**Written task A:** Show every line in the rows below that contains the word "What".

**Text segment:**
__________
Selected stories from March 10, 1982:

The American Teacher: The National Education Association releases The Status of the American Public School Teacher, 1980-81, the sixth in a series of portraits of the public school teacher the nea has issued every five years since 1956. The report says the average teacher is older and has spent more time in college than was the case in 1976. The union also found that a teacher in 1981 was far less likely to choose teaching as a career if given a second chance than was the case five years earlier.

Fed Up: Superintendents are becoming increasingly frustrated with their boards, and that dissatisfaction is making the chiefs more likely to quit their jobs, according to a study presented at the American Association of School Administrators' convention in New Orleans. The survey of more than 1,300 superintendents found that 15 percent of the respondents cited conflicts with their former school boards and the growing tendency of boards to be uncooperative as key reasons they left their previous jobs for their current positions.

Bigger Bucks: The legislature in Vermont, a state whose schools have been among the most reliant in the nation on local property taxes, appears ready to enact a bill that would boost state aid to schools by 50 percent. With state aid accounting for about 25 percent of the average district's general operating revenues (excluding federal revenue), Vermont ranks 46th in the nation in state spending for schools.

Selective Closings?: The Maryland state board of education is asked to decide whether the Montgomery County school board's selection of schools to be closed was intended to thwart intergration. Montgomery County, a Washington suburb, was one of the first and largest districts in the country to adopt an integration plan without having been ordered to do so.

Measuring Equity: To advance its goal of "making schools more responsive to the needs of women and girls," the Council for Women in Independent Schools plans to devise a survey instrument, or "equity audit," to help independent schools measure their progress in providing equity for their students and employees. The idea is to encourage schools to examine and correct disparities in the way they treat women and girls and men and boys.

Nuclear Knowledge:More than 220 teachers from Boston area meet on the Lesley College campus in Cambridge, Mass., to discuss "Educating for Responsibility in a Nuclear Age." The meeting—believed by its sponsors to be the first of its kind in the country— was convened, organizers say, to help teachers examine their role in making students aware of the dangers and implications of the nuclear-arms race.

Historic Opposition: Rallying against the policies of a president for the first time in its 85-year history, the National PTA joins efforts of other advocacy groups to fight against the Reagan administration's proposed fiscal 1983 education budget. "With 6 million grassroots members, this is an organization that Congress wants to hear from and can't ignore," says Mary Ann Leveridge, the association's president.
__________
**Written task B:** Give the short headline that opens each story in the education news roundup above.
__________
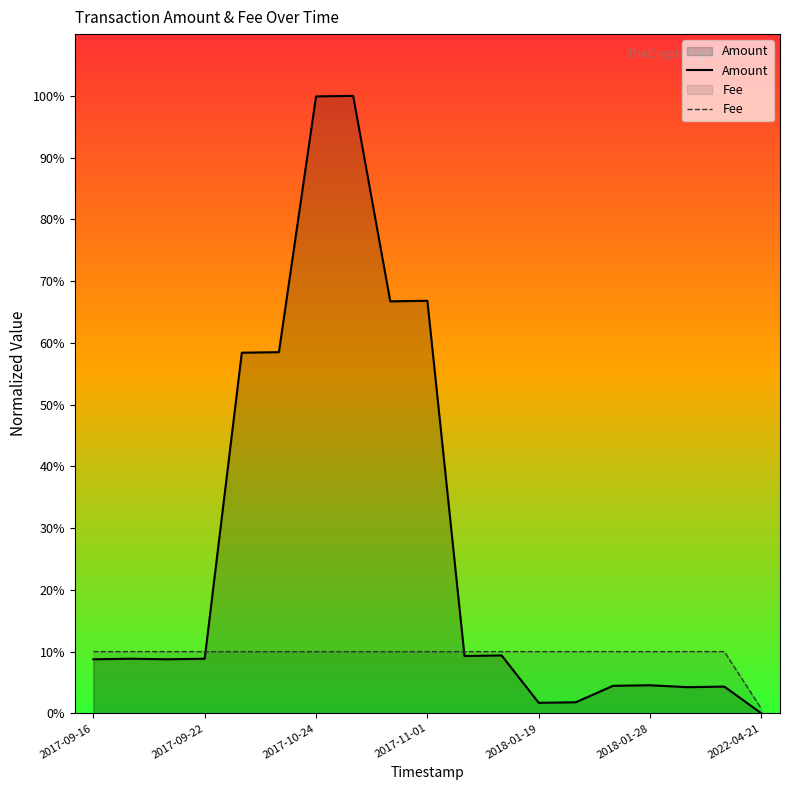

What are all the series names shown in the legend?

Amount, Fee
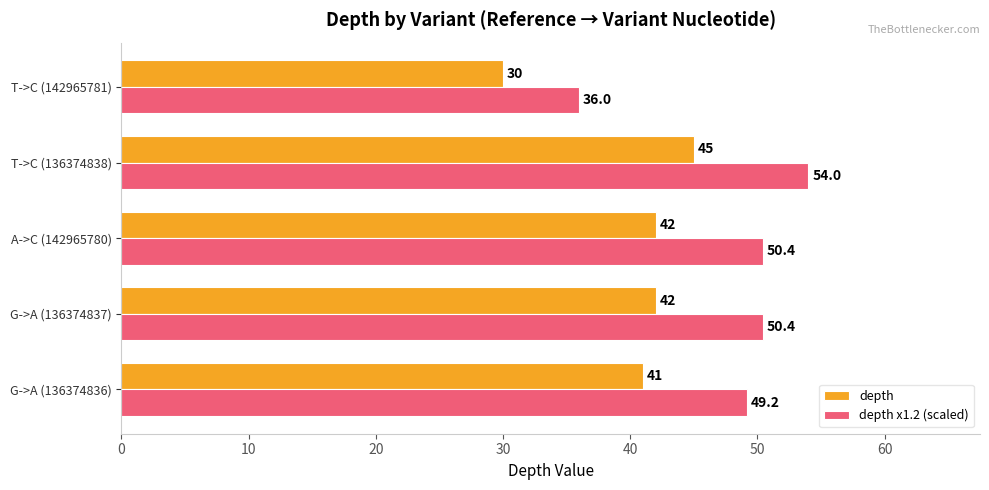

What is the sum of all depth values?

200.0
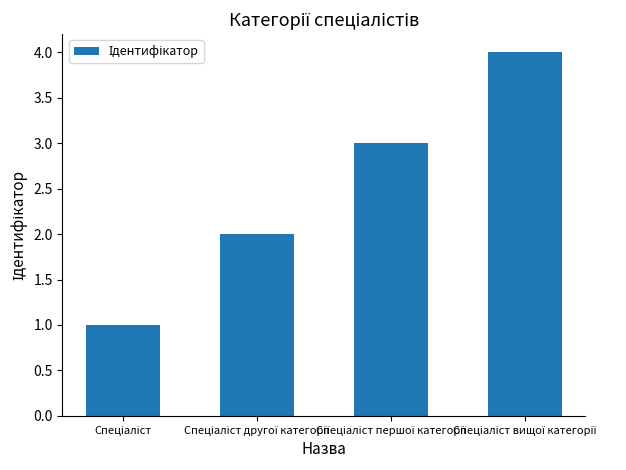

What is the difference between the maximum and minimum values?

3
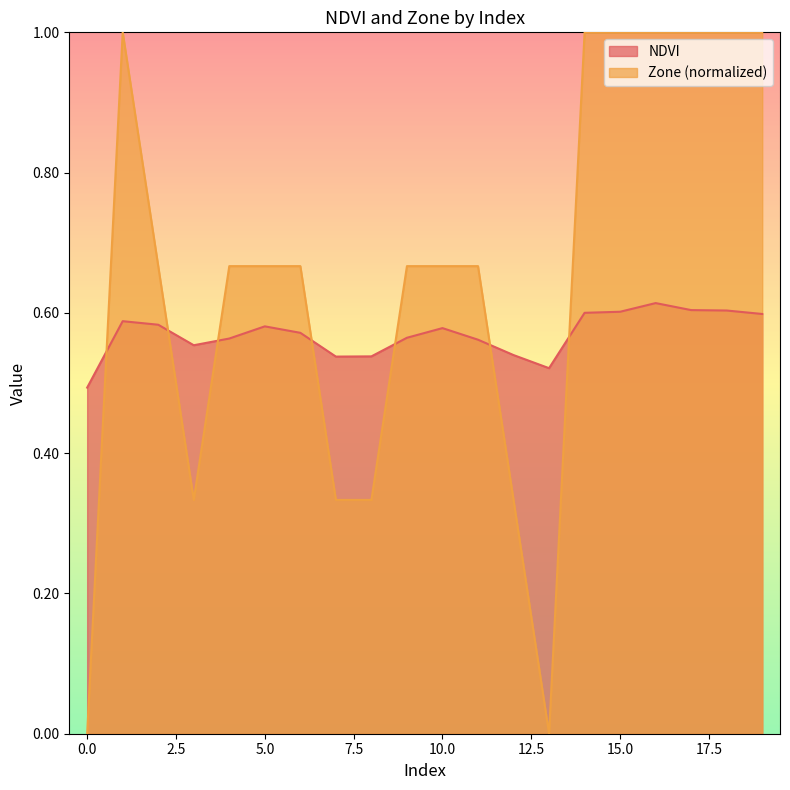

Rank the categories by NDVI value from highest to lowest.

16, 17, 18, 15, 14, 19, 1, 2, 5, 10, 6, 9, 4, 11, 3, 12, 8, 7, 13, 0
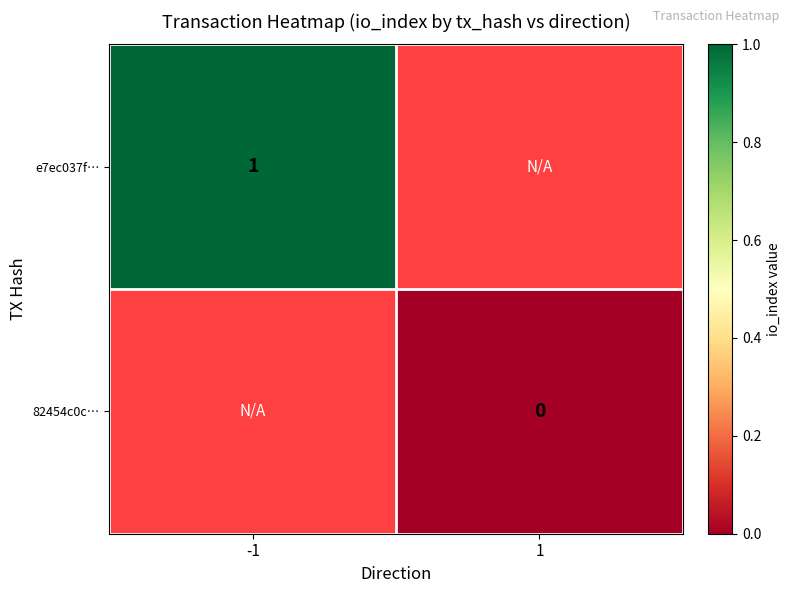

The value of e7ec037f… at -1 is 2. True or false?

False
__________
**Expected answer A:**
What are all the series names shown in the legend?
What is the sum of all depth values?
What is the difference between the maximum and minimum values?

**Expected answer B:**
The American Teacher
Fed Up
Bigger Bucks
Selective Closings?
Measuring Equity
Nuclear Knowledge
Historic Opposition